SUPPLIED ENTRIES:
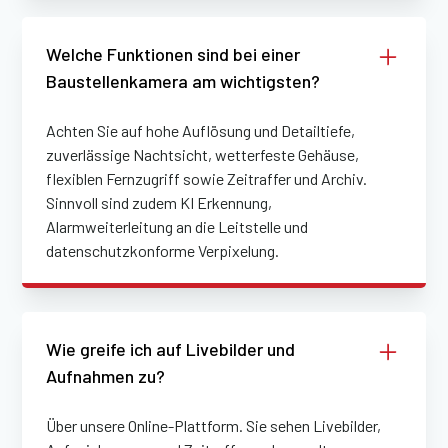
Welche Funktionen sind bei einer
Baustellenkamera am wichtigsten?
Achten Sie auf hohe Auflösung und Detailtiefe,
zuverlässige Nachtsicht, wetterfeste Gehäuse,
flexiblen Fernzugriff sowie Zeitraffer und Archiv.
Sinnvoll sind zudem KI Erkennung,
Alarmweiterleitung an die Leitstelle und
datenschutzkonforme Verpixelung.
Wie greife ich auf Livebilder und
Aufnahmen zu?
Über unsere Online-Plattform. Sie sehen Livebilder,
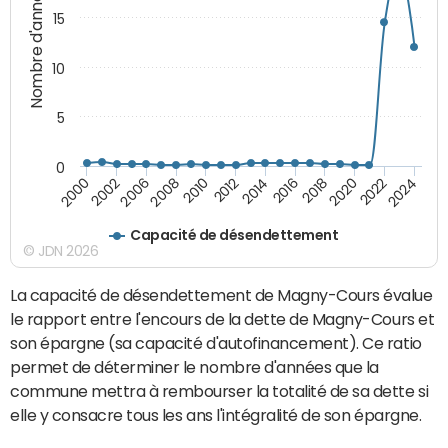
Nombre d'années
15
10
5
0
2000
2022
2016
2010
2002
2024
2018
2012
2006
2020
2014
2008
Capacité de désendettement
© JDN 2026
La capacité de désendettement de Magny-Cours évalue
le rapport entre l'encours de la dette de Magny-Cours et
son épargne (sa capacité d'autofinancement). Ce ratio
permet de déterminer le nombre d'années que la
commune mettra à rembourser la totalité de sa dette si
elle y consacre tous les ans l'intégralité de son épargne.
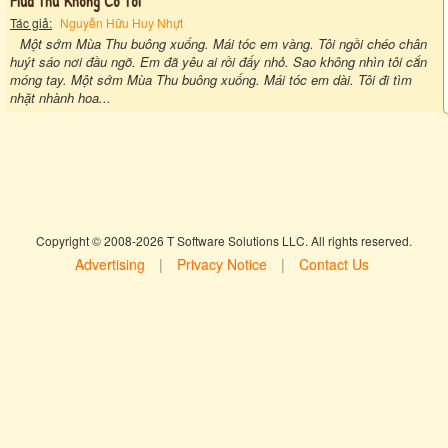
Mùa Thu Không Có Tôi
Tác giả:
Nguyễn Hữu Huy Nhựt
Một sớm Mùa Thu buông xuống. Mái tóc em vàng. Tôi ngồi chéo chân
huýt sáo nơi đầu ngõ. Em đã yêu ai rồi đấy nhỏ. Sao không nhìn tôi cắn
móng tay. Một sớm Mùa Thu buông xuống. Mái tóc em dài. Tôi đi tìm
nhặt nhành hoa...
Copyright © 2008-2026 T Software Solutions LLC. All rights reserved.
Advertising
|
Privacy Notice
|
Contact Us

WHAT TO DO: Your answer should be each line from the preceding material in which the word "buông" occurs.

RESULT:
Một sớm Mùa Thu buông xuống. Mái tóc em vàng. Tôi ngồi chéo chân
móng tay. Một sớm Mùa Thu buông xuống. Mái tóc em dài. Tôi đi tìm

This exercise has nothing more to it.